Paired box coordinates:
▬▬▬

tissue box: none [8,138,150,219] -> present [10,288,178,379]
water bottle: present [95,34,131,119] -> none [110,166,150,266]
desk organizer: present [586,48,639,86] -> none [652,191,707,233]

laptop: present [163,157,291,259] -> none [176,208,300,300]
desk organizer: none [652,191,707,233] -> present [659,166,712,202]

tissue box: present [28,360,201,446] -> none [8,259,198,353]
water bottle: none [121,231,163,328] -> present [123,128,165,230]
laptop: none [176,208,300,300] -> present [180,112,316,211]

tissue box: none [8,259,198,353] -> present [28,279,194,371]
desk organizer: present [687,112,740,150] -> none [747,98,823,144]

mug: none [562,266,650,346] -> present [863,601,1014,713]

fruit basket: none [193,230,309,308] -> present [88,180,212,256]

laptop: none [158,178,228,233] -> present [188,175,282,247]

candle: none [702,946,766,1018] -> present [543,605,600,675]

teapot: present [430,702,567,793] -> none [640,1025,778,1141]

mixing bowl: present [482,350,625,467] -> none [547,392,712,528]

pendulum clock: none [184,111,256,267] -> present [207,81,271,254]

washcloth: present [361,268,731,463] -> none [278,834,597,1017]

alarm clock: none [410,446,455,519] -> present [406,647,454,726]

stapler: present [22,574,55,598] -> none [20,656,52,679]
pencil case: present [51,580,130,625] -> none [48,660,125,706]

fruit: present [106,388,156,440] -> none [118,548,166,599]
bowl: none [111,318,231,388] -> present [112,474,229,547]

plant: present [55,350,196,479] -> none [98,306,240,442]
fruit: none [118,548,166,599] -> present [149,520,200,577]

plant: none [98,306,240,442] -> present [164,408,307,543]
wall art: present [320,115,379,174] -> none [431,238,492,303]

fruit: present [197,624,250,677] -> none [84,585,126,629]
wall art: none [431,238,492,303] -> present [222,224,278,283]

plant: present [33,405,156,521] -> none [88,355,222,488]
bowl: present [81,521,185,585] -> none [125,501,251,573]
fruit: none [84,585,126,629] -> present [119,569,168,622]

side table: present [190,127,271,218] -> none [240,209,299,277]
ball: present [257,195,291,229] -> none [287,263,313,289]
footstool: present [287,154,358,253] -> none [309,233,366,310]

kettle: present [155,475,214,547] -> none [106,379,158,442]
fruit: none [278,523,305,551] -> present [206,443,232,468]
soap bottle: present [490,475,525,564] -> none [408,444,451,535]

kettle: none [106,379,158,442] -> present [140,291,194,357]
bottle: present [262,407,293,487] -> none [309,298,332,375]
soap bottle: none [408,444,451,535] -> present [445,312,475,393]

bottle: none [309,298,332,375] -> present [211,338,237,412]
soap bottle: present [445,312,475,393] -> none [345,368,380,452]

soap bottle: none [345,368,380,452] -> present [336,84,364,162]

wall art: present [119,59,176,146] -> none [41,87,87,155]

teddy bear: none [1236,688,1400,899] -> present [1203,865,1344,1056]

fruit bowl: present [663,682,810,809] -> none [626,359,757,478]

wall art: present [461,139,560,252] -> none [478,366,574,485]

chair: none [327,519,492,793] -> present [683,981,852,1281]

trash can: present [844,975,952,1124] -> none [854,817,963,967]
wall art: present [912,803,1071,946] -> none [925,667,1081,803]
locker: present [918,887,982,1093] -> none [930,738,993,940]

▬▬▬

*What you should do*. Reproduce only those lines of the entries above that run from the line with "bottle: present [262,407,293,487]" to the final line.

*Exercise answer*.
bottle: present [262,407,293,487] -> none [309,298,332,375]
soap bottle: none [408,444,451,535] -> present [445,312,475,393]

bottle: none [309,298,332,375] -> present [211,338,237,412]
soap bottle: present [445,312,475,393] -> none [345,368,380,452]

soap bottle: none [345,368,380,452] -> present [336,84,364,162]

wall art: present [119,59,176,146] -> none [41,87,87,155]

teddy bear: none [1236,688,1400,899] -> present [1203,865,1344,1056]

fruit bowl: present [663,682,810,809] -> none [626,359,757,478]

wall art: present [461,139,560,252] -> none [478,366,574,485]

chair: none [327,519,492,793] -> present [683,981,852,1281]

trash can: present [844,975,952,1124] -> none [854,817,963,967]
wall art: present [912,803,1071,946] -> none [925,667,1081,803]
locker: present [918,887,982,1093] -> none [930,738,993,940]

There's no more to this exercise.